Ana caddelerde insan ve araç trafiği seri ve nizami akarken bir arka sokakta bina
aralarında farklı mimaride sunaklara şahit olduk. Gelen budistler; dizlerinin üzerinde
dua ediyor, kimileri de yiyeceklerini bu hayvan veya doğa üstü figürlere adıyorlardı.

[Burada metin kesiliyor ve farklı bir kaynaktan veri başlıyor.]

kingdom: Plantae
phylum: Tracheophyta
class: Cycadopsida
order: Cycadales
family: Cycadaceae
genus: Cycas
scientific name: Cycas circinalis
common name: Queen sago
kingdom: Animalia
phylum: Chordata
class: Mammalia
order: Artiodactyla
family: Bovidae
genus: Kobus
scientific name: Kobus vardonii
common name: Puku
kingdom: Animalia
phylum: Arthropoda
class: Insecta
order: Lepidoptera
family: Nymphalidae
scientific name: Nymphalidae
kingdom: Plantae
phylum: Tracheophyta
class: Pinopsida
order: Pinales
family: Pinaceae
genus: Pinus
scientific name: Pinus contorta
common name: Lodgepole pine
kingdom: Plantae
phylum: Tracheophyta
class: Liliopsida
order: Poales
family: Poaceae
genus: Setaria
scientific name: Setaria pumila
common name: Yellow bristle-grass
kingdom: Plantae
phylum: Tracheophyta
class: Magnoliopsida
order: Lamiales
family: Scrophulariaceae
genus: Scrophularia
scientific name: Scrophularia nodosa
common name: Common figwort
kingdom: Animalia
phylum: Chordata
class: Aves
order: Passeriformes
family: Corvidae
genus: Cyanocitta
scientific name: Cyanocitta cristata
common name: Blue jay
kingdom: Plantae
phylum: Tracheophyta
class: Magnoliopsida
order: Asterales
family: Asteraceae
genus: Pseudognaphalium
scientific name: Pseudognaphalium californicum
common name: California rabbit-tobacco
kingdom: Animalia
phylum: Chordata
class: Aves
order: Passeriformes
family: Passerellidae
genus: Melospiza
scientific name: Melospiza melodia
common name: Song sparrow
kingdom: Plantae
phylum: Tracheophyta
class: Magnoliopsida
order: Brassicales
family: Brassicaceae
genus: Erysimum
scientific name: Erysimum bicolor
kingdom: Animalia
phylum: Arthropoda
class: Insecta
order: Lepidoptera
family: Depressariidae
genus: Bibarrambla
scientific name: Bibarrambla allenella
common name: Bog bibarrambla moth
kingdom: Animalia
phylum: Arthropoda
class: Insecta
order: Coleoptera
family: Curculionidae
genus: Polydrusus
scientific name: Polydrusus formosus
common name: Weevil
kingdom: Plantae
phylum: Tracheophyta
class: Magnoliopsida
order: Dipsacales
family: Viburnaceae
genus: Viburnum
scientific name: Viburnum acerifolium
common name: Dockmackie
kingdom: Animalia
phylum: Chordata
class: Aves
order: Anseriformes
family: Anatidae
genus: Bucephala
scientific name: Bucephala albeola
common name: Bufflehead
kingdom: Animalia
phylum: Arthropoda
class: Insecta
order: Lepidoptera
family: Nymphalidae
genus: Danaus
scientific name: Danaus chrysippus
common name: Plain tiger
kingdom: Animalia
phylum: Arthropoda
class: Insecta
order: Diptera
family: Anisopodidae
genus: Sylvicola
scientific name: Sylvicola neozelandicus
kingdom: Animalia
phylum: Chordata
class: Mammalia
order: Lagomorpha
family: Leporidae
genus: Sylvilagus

Akşam dostlarımızla günün kritiğini yaparken çocuklar için de biletin alınması
gerektiğini öğrendim. Öncesinde şaşkınlık ve utanç hissettim. Sonrasında savunma
tetiklendi; peki ama o kadar yer gezdik hiçbir görevli uyarmadı dedim. O anda vurucu
bir cevap geldi; “Onlar, sizlerin yabancı olduğunuzu gördükleri için rencide etmek
istemezler.” Bu ne güzel bir duruş, nasıl bir bakış açısıydı. Üzmemek için susan, hatanı
yüzüne vurmayan, anlayış ve sevgi potasında eriten, “bugün olmasa da yarın fark eder,
doğruyu bulur.” felsefesiyle yaklaşarak biletin fani dünyanın maddeciliği olduğunu
bilen ve insan ilişkilerine zarar vermemesini gözeten bir yaklaşımdı. Bizleri derinden
etkilemişti.
Bu toplumun dünyadan öte olduğunu gözlemlemek, çocukluğumda hayranlık
duyduğum toplumun insanlarının; özel insanlar olduğuna şahit olmak oldukça
keyifliydi.
Güneşin Asya kıtasındaki ilk aydınlattığı bu toprakları güneşin batışıyla uçağım
havalanırken; yüzümde hüzün, gönlümde coşku ve ulaşılmışlığın mutluluğuyla veda
ettim.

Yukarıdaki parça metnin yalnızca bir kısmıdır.